You should probably take the good advise from anarchie and allocate your data on the heap.

The stack size is an OS thing and can't be set by the compiler.

You _could_ set the stacksize from the shell with something like "limit stacksize 4000000", but this can only be done by a super user and it's only valid for that session. 

I don't recommend developing and testing code as a super user though.


----------



## FoolyCooly (Oct 8, 2003)

For whatever reason it blanked my mind, but as soon you mentioned the heap I remembered the window's workaround for it, and thats simply to delcare the array, in any form, outside the main() function, like a global variable.

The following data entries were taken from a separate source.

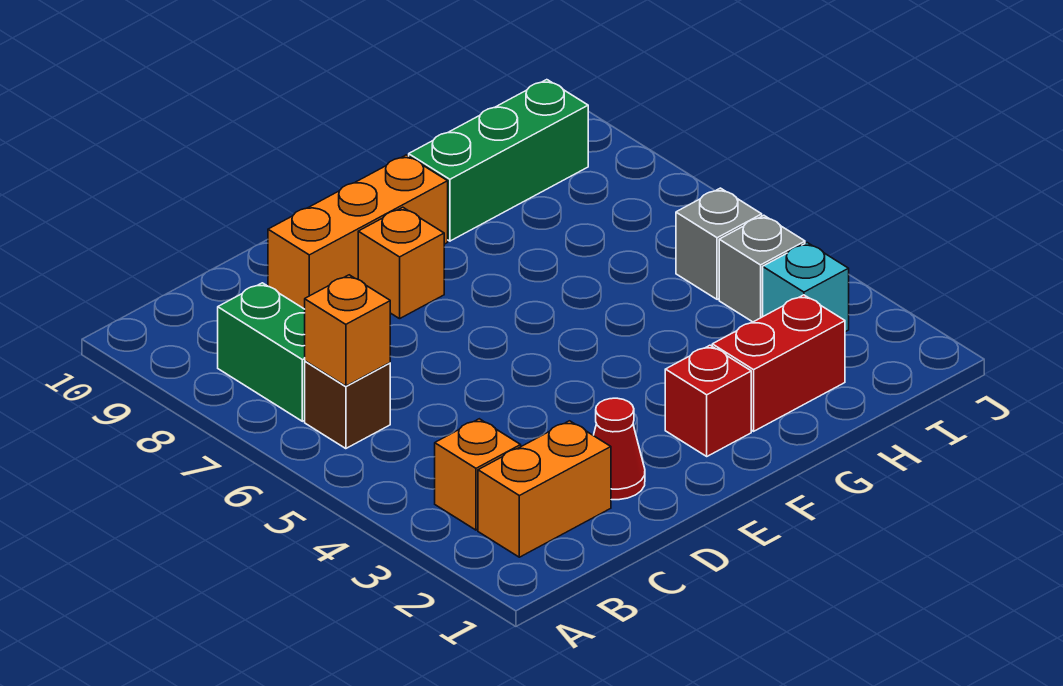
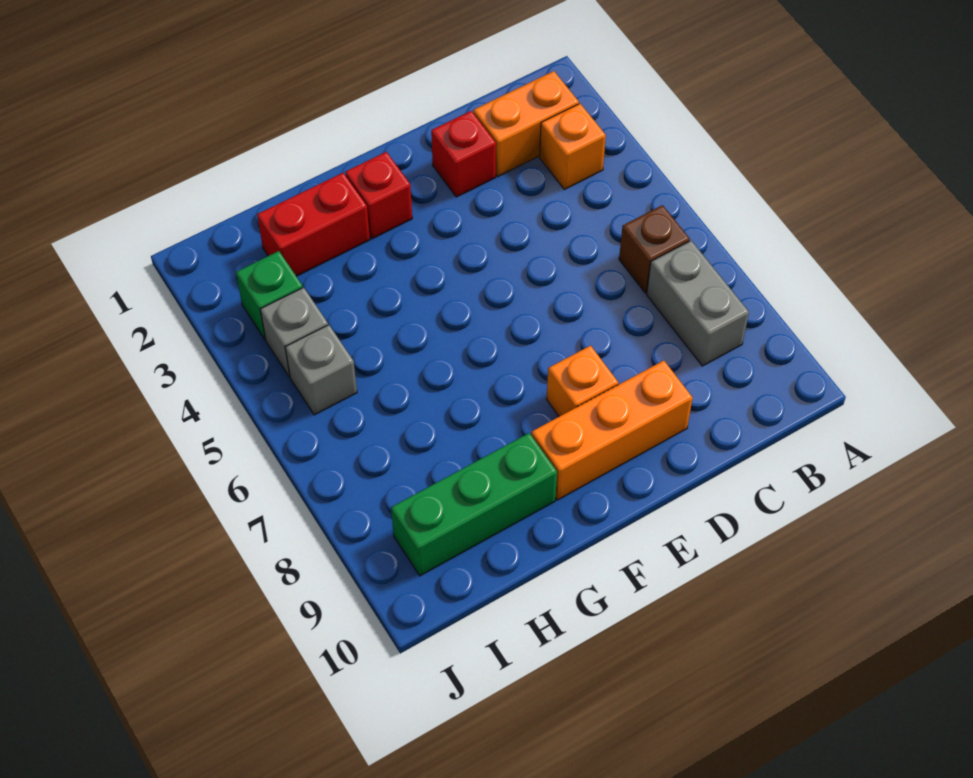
orange 1x1 brick [305,275,390,386] -> none
green 1x2 brick [218,283,305,421] -> grey 1x2 brick [647,241,749,366]
red 1x1 cone [593,398,645,500] -> red 1x1 brick [431,111,496,197]
cyan 1x1 brick [763,243,849,332] -> green 1x1 brick [236,251,303,340]

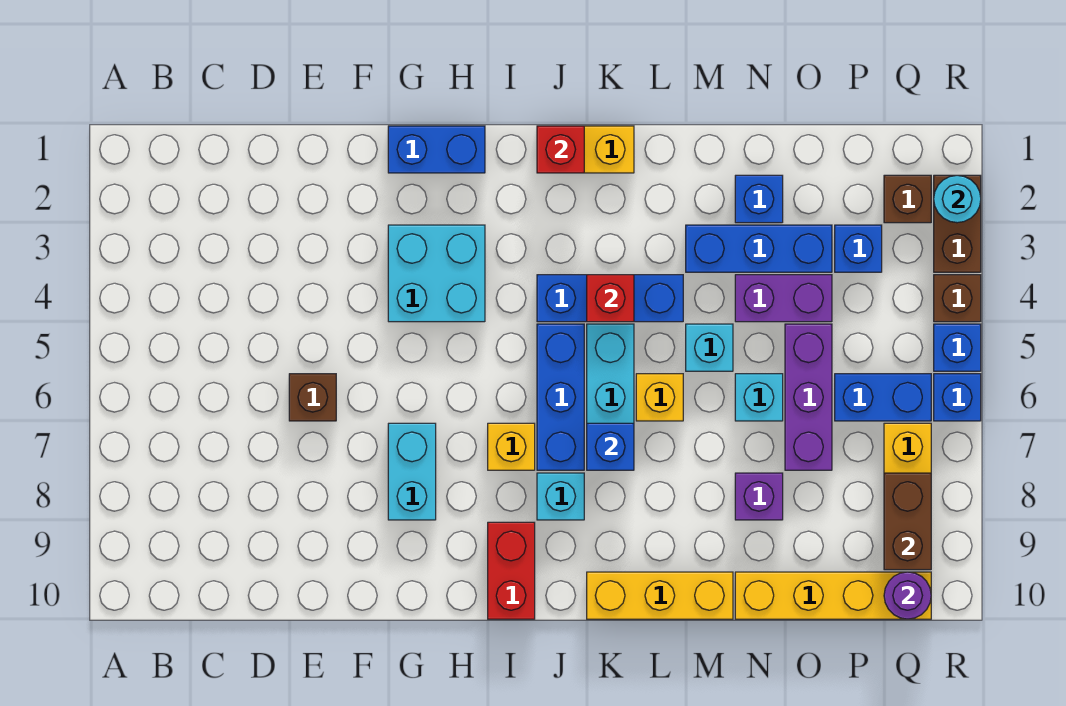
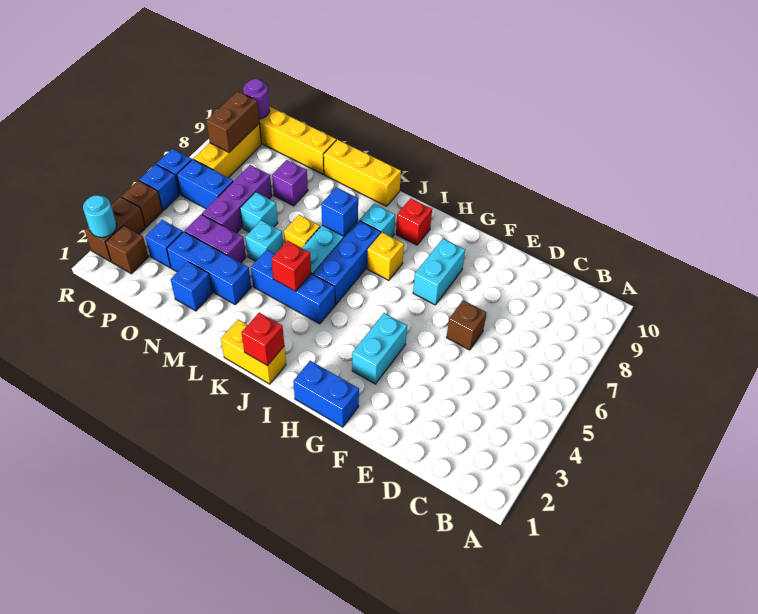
cyan 2x2 brick [388,225,485,322] -> cyan 1x2 brick [352,313,407,384]
red 1x2 brick [488,522,535,619] -> red 1x1 brick [396,198,432,245]

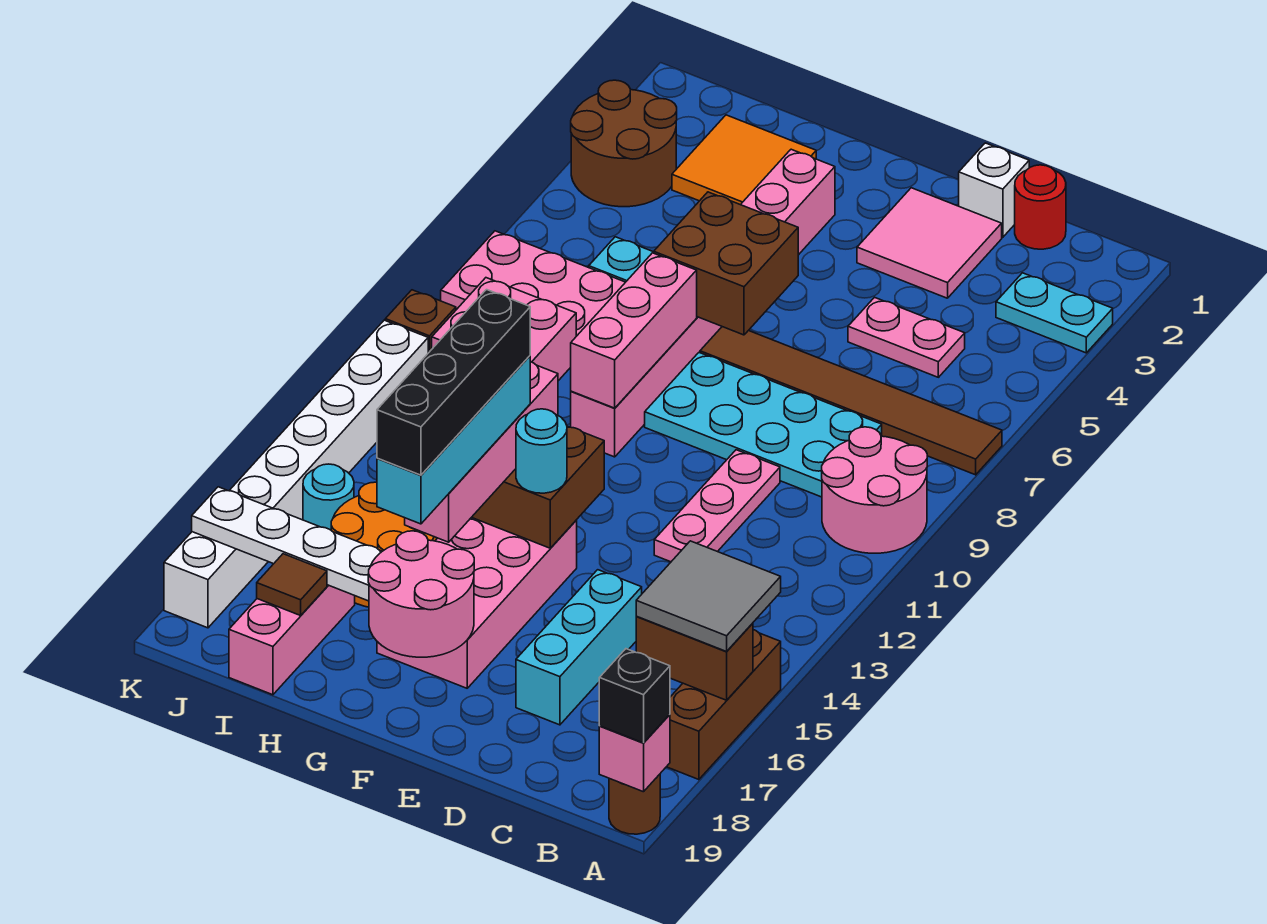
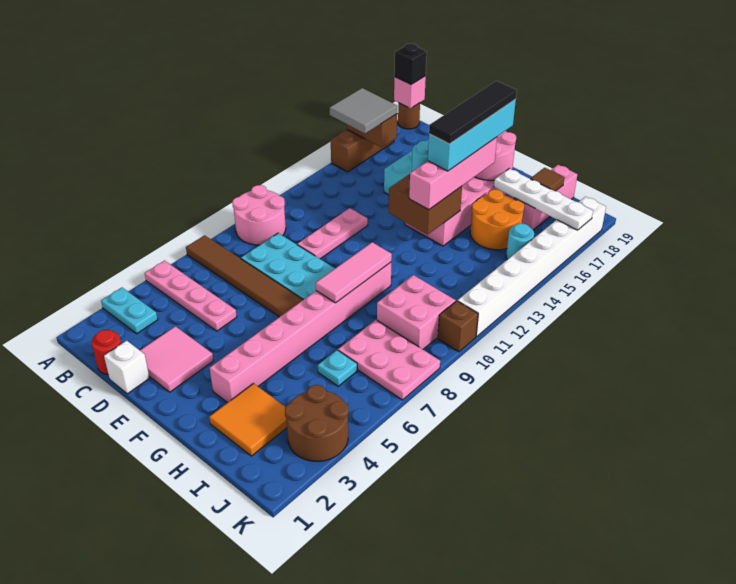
pink 1x2 plate [848,297,965,377] -> pink 1x4 plate [145,261,237,331]
brown 2x2 brick [654,192,798,335] -> none
pink 1x3 brick [571,253,697,408] -> pink 1x3 tile [316,242,392,303]
black 1x4 brick [377,290,530,475] -> black 1x4 tile [429,81,517,144]

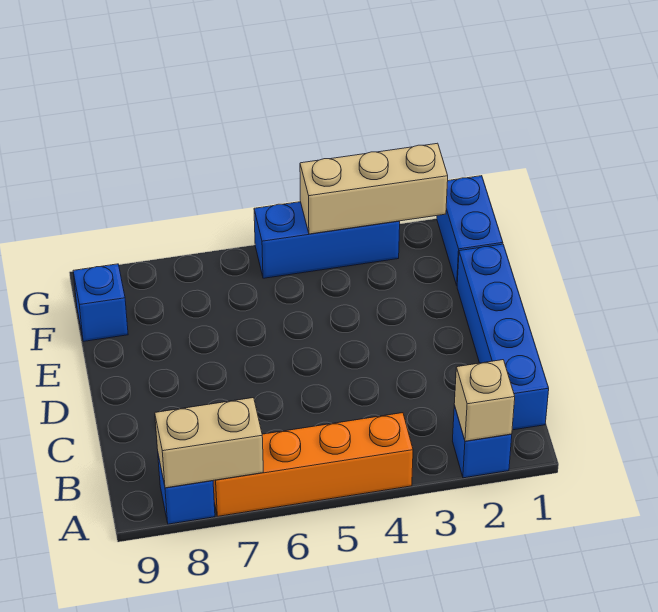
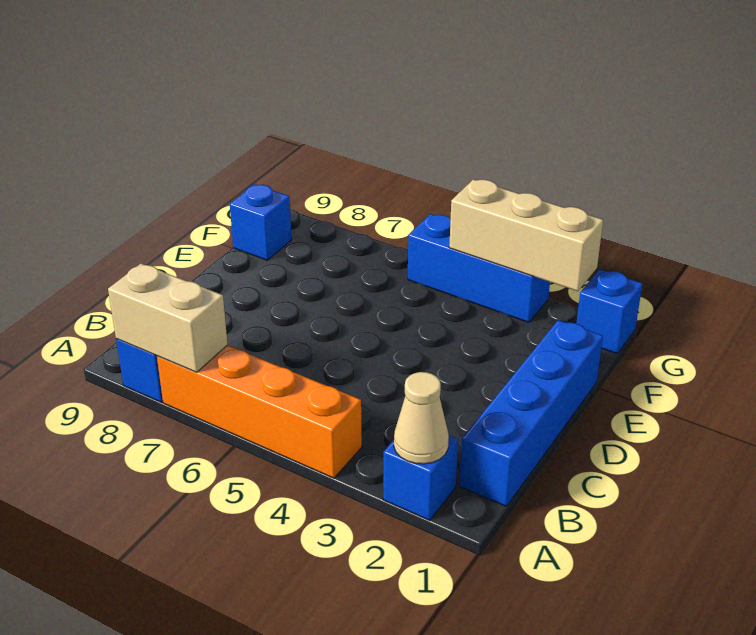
tan 1x1 brick [454,360,515,441] -> tan 1x1 cone [394,372,449,464]
blue 1x2 brick [437,176,503,285] -> blue 1x1 brick [576,269,642,354]

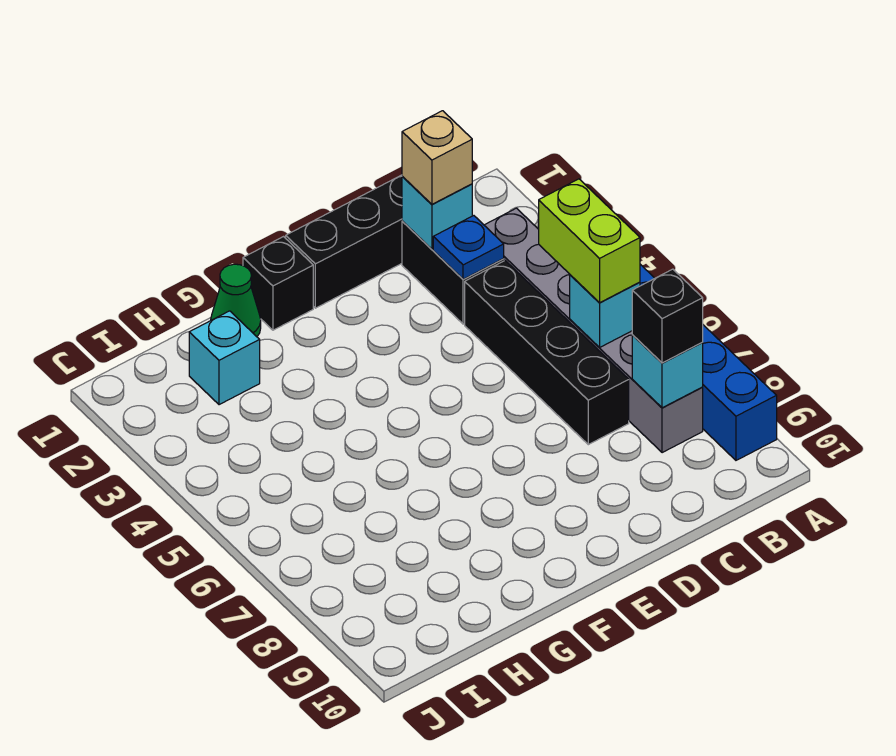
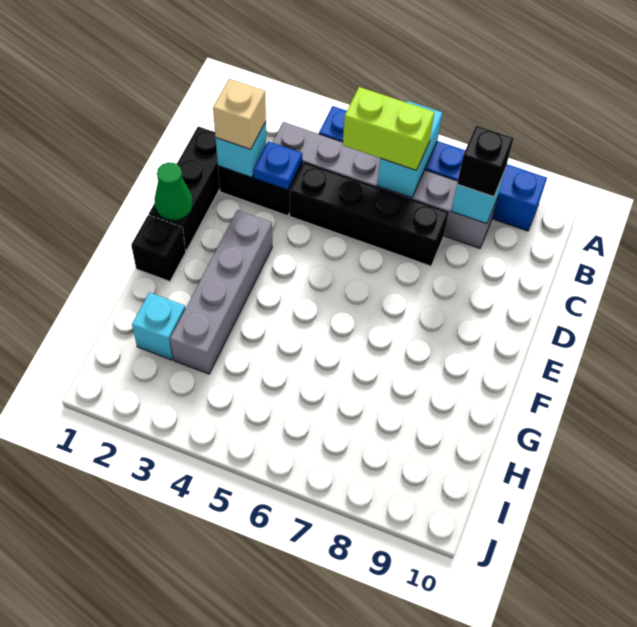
cyan 1x1 brick [570,275,640,348] -> cyan 1x2 brick [377,101,442,198]
none -> grey 1x4 brick [170,210,272,374]
green 1x1 cone [211,264,261,337] -> green 1x1 cone moved to [154,162,193,220]

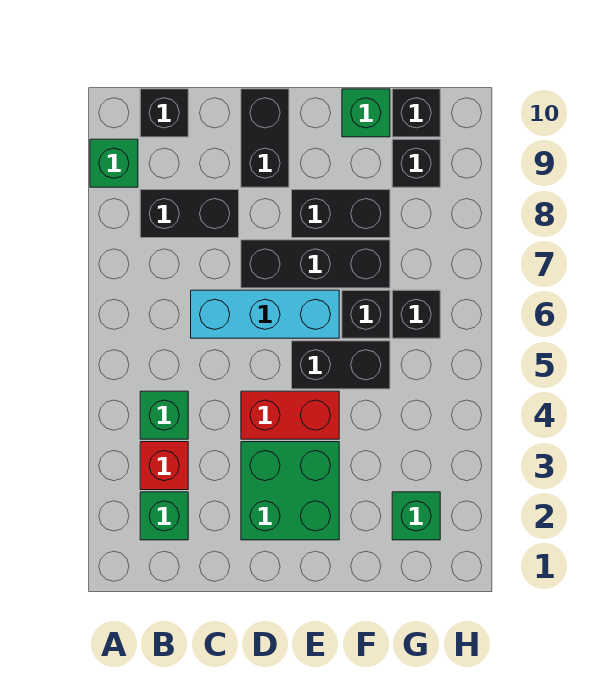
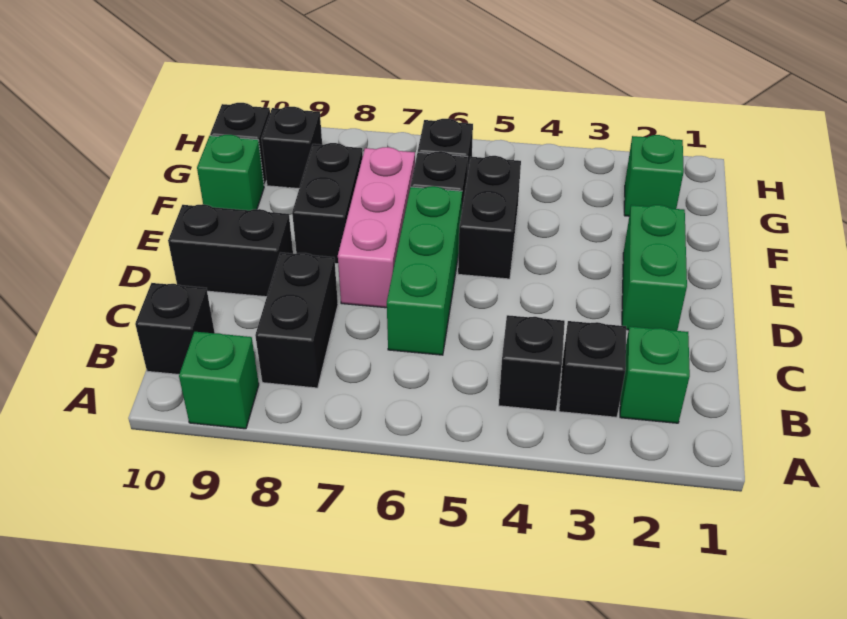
red 1x1 brick [140,442,188,490] -> black 1x1 brick [559,321,626,417]
green 1x1 brick [140,391,188,439] -> black 1x1 brick [499,315,565,411]
cyan 1x3 brick [191,290,339,338] -> green 1x3 brick [387,186,462,355]
green 2x2 brick [241,442,339,540] -> green 1x2 brick [622,205,687,331]
red 1x2 brick [241,391,339,439] -> none
black 1x3 brick [241,240,390,288] -> pink 1x3 brick [338,147,415,308]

I apologize for this late reply but I would still like to say that I am sincerely greatful for your help.


----------



## anarchie (Oct 9, 2003)

If you declare a global char[1024768] in your code, you'll end up tacking an extra megabyte onto your application size.  Sure, it'll compress well, but that's about it.


----------



## lurk (Oct 9, 2003)

> _Originally posted by gumse _
> *
> You _could_ set the stacksize from the shell with something like "limit stacksize 4000000", but this can only be done by a super user and it's only valid for that session. *



That is not 100% correct.  There are hard limits and soft limits and any user can set the soft limit to whatever they want.  I believe that by default the stacksize  limit is a soft one so you can change it at will.  That said a small stack size is generally a good thing since it catches infinite recursions much faster and in addition since each thread needs its own stack using large stacks can waste lots of your address space.

-Eric


----------